In recent years, there has been an increase in both domestic and foreign research on MBL gene polymorphism and sepsis. However, there are certain limitations in this area. For example, the small quantity of samples increases the possibility of false-positives and false-negatives from various geographic regions and ethnicities, while the inconsistencies in the composition of the control population in the study, the various underlying diseases, the inconsistent research methods, and the different levels of MBL concentrations all have a different integration ability for various pathogens, particularly for children of different ages.
The MBL gene has different mutation frequencies in different population types. For example, the mutation frequency of Asp54 in a population from Hong Kong is 0.11, while it is 0.19 in a population from England, and is very rare among Africans. The mutation frequency of Glu57 in Caucasians is 0.02 and in African Gambians is 0.29, however, Cys52 has always maintained a low mutation frequency in the study population .
Liu. et al.  performed genotyping (GG, GA, AA, G, A) on the MBL2 gene rs1800450 polymorphism (codon 54A/B, G230A) in patients with sepsis and found that allele genes can significantly increase the risk of sepsis. The GA genotype is closely related to the onset of sepsis, while the AA genotype is not significantly related to the occurrence of sepsis. Furthermore, the frequency of the GA genotype and the A allele based on the MBL2 gene rs1800450 polymorphism was significantly increased and further ELISA testing demonstrated that the serum MBL level of the sepsis group was significantly lower than that of the control group, as was the MBL level of the rs1800450 genotype. There was also a significant downward trend, so it is inferred that the rs1800450A allele increases the risk of sepsis by reducing MBL levels. A 2015 study showed that the B allele of the A/B polymorphism is a risk factor for sepsis in Turks . Huh et al.  included a total of 266 sepsis patients and 398 healthy patients and detected three single nucleotide polymorphisms (54, -550, +4) in the MBL2 gene related to sepsis in a Korean population. Seemingly, a single nucleotide polymorphism has nothing to do with the occurrence of sepsis, but the homozygosity of promoter 54 (A/A) and promoter -550 (H/H) is associated with the degree of severity of sepsis, but is not related to the outcome of sepsis. Mills et al.  genotyped and analyzed four MBL2 mononucleotide polymorphisms (rs5030737, rs1800450, rs1800451, rs7096206) in 1,839 European patients with community-acquired pneumonia and peritonitis sepsis and found that, in this large cohort of adult patients, there was no obvious association between the MBL2 gene polymorphism and the susceptibility to sepsis.

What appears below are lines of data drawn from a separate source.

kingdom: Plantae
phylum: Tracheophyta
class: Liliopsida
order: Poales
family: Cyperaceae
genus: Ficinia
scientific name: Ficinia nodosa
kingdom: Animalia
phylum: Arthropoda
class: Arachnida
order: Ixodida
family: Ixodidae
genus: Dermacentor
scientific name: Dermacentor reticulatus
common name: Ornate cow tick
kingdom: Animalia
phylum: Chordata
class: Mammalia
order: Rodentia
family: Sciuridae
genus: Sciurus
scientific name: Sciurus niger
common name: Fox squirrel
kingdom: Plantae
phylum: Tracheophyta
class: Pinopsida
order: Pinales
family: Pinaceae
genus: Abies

When the MBL gene polymorphism is inconsistent with the research results of sepsis susceptibility, a meta-analysis is the best analysis method. Compared with traditional descriptive literature reviews, a meta-analysis is a quantitative analysis method with better accuracy and higher testing power .
The current study summarized the research articles on the association between MBL gene polymorphism and sepsis published before December 1, 2019, then conducted a meta-analysis to analyze the association between the MBL gene polymorphism and the risk of sepsis. The results suggested that allele O may increase the risk of sepsis overall and that, among the three models of the MBL +54A/B gene polymorphism, the MBL +54A/B gene polymorphism had a significant correlation with the risk of sepsis. In the adult group, the MBL A/O gene polymorphism was related to the risk of sepsis in the dominant and allele model, while the MBL+54A/B gene polymorphism was significantly related to the risk of sepsis in the recessive model. In the children group, none of the polymorphic sites were found to be significantly related to the occurrence of sepsis in any of the three models.
For data sets with ≥ 10 articles, funnel plots, Begg's tests, and Egger's tests were used to evaluate the possibility of publication bias. For the total and adult groups, the results demonstrated no publication bias in the unadjusted estimate of the association between the MBL A/O and -211Y/X gene polymorphism and sepsis.
In summary, the MBL gene polymorphisms that are closely related to the occurrence of sepsis are primarily A/O and +54A/B, Although not every model or population has consistent results; MBL -221Y/X and -550H/L have no obvious association with the occurrence of sepsis in different age groups or different models.
There are still some limitations to the current study. First, the populations included in the study came from different countries/regions, hospitals, and/or treatment levels. In addition, there were disparities in the detection methods of the genotypes in the studies, the sources of specimens were also different, and the control group settings were inconsistent, all of which might affect the correlation between the genetic polymorphism and the risk of sepsis. Finally, the current study only collected the English documents from the three major databases; documents in other languages or other databases would inevitably be missed, which would affect the results.
Conclusions The polymorphisms of MBL that are related to the occurrence of sepsis are primarily A/O and +54A/B, while -221Y/X and -550H/L have no clear relationship with the susceptibility of sepsis in various age groups or different models.